Dataset items:
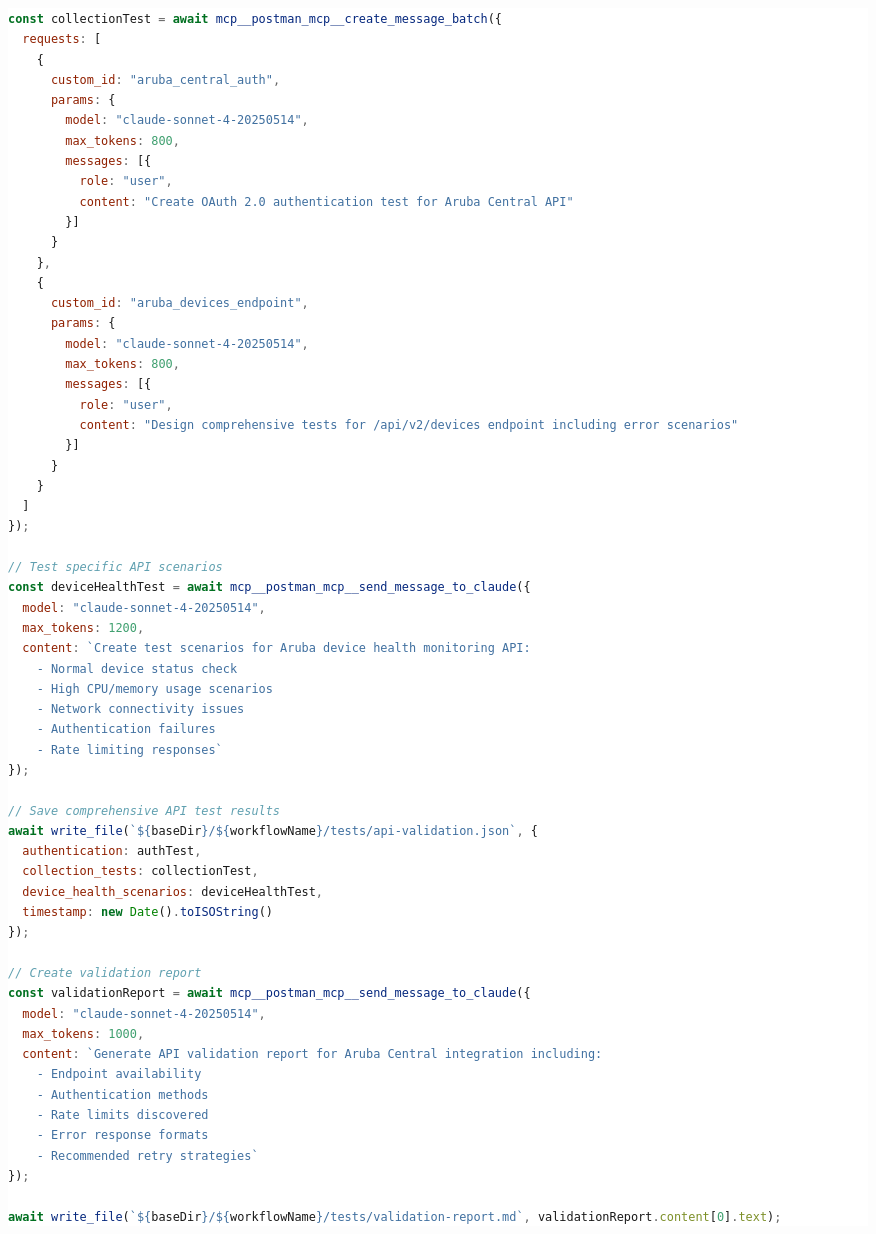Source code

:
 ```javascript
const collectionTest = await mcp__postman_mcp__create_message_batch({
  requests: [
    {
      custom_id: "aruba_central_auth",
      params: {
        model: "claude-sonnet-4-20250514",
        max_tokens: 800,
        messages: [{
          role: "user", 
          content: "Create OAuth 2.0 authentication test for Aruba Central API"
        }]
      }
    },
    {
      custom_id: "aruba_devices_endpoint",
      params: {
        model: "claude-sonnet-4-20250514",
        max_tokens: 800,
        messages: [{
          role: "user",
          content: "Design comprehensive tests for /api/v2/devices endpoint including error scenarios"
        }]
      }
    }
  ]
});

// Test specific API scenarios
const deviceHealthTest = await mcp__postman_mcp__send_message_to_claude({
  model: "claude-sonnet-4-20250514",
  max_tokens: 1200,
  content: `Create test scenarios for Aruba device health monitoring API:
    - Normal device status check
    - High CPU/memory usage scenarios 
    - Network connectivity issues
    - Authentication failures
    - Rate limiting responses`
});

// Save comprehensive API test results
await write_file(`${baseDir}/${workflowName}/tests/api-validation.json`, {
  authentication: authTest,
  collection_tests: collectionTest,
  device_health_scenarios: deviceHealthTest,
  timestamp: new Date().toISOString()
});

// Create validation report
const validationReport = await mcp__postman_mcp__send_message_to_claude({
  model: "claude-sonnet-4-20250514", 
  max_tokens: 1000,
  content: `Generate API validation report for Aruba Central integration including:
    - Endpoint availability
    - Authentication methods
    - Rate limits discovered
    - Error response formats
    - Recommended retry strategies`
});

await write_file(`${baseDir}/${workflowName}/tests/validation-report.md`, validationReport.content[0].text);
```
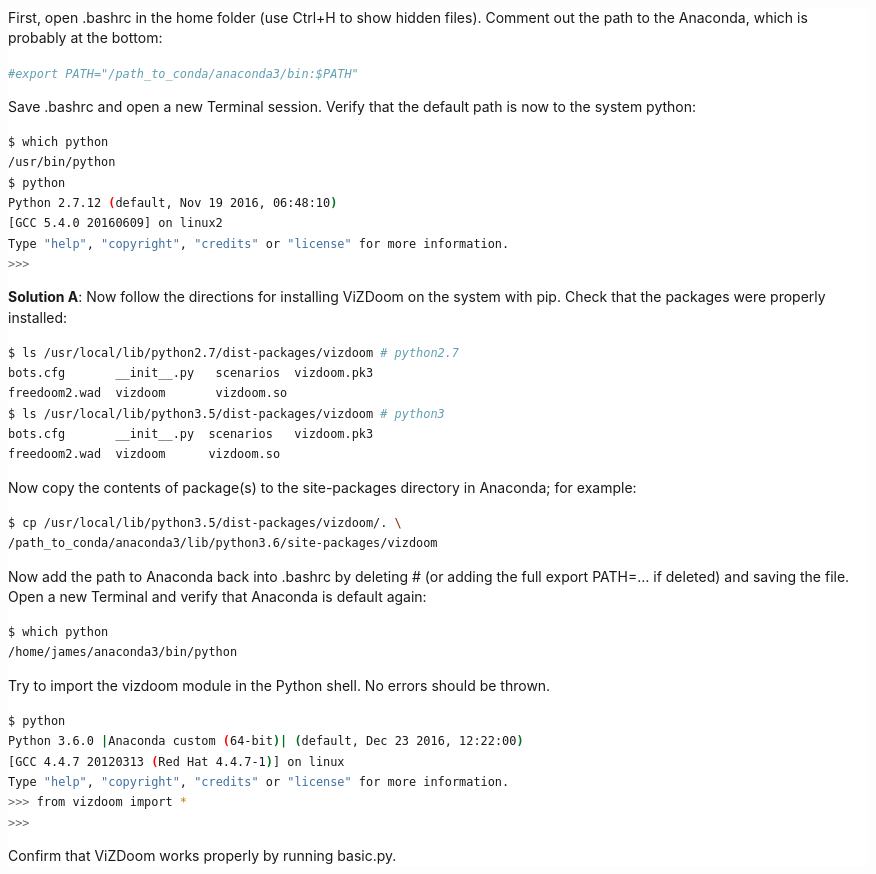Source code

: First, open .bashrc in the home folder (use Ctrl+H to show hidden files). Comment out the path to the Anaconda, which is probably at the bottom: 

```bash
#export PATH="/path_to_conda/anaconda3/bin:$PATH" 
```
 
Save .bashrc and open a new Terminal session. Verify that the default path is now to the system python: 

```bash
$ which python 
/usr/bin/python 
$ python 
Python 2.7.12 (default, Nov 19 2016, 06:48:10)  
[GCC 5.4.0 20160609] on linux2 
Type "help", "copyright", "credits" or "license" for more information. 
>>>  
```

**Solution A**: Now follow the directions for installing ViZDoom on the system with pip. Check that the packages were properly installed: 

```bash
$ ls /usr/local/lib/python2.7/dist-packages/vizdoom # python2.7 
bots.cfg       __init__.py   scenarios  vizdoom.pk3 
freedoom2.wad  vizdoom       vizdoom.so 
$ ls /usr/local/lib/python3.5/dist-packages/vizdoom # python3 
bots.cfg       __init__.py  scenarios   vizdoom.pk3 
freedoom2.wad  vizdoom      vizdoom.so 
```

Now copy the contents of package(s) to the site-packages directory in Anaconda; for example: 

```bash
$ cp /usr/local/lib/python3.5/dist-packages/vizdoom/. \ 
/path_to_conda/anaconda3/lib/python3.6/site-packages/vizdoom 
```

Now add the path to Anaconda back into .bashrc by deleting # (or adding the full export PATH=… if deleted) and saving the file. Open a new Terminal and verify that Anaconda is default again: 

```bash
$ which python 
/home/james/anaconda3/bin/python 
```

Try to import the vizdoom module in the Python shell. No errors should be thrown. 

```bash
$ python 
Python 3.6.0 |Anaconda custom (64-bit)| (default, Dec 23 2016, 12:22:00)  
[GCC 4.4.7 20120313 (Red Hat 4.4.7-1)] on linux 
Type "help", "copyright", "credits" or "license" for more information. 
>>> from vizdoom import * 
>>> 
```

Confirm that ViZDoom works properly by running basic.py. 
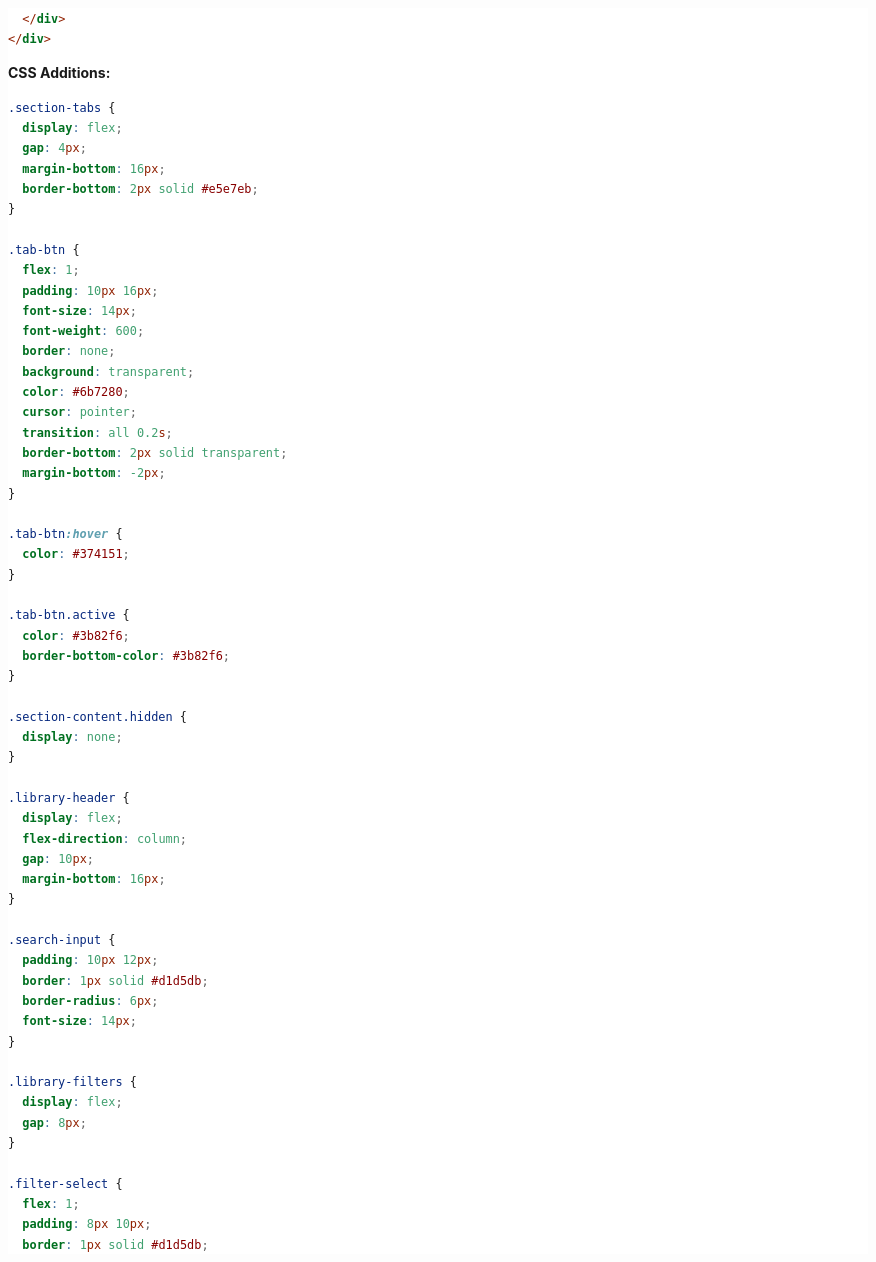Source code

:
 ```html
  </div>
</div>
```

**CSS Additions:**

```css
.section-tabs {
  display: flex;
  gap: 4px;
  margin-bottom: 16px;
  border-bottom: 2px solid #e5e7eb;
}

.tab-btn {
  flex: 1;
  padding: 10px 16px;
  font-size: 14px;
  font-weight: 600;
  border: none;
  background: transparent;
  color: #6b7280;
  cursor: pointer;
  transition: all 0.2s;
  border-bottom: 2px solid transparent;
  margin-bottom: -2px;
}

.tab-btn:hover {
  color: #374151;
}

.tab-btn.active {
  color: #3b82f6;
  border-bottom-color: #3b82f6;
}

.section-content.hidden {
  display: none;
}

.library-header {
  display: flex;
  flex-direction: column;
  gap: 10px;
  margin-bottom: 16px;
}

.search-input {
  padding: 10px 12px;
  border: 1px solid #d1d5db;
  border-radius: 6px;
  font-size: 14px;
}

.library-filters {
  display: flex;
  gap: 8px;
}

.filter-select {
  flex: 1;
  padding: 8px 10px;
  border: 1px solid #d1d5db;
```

WHAT THIS TASK INVOLVES: Would you filter the records and copy each line that contains the word "transparent"?

SOLVED EXERCISE:
  background: transparent;
  border-bottom: 2px solid transparent;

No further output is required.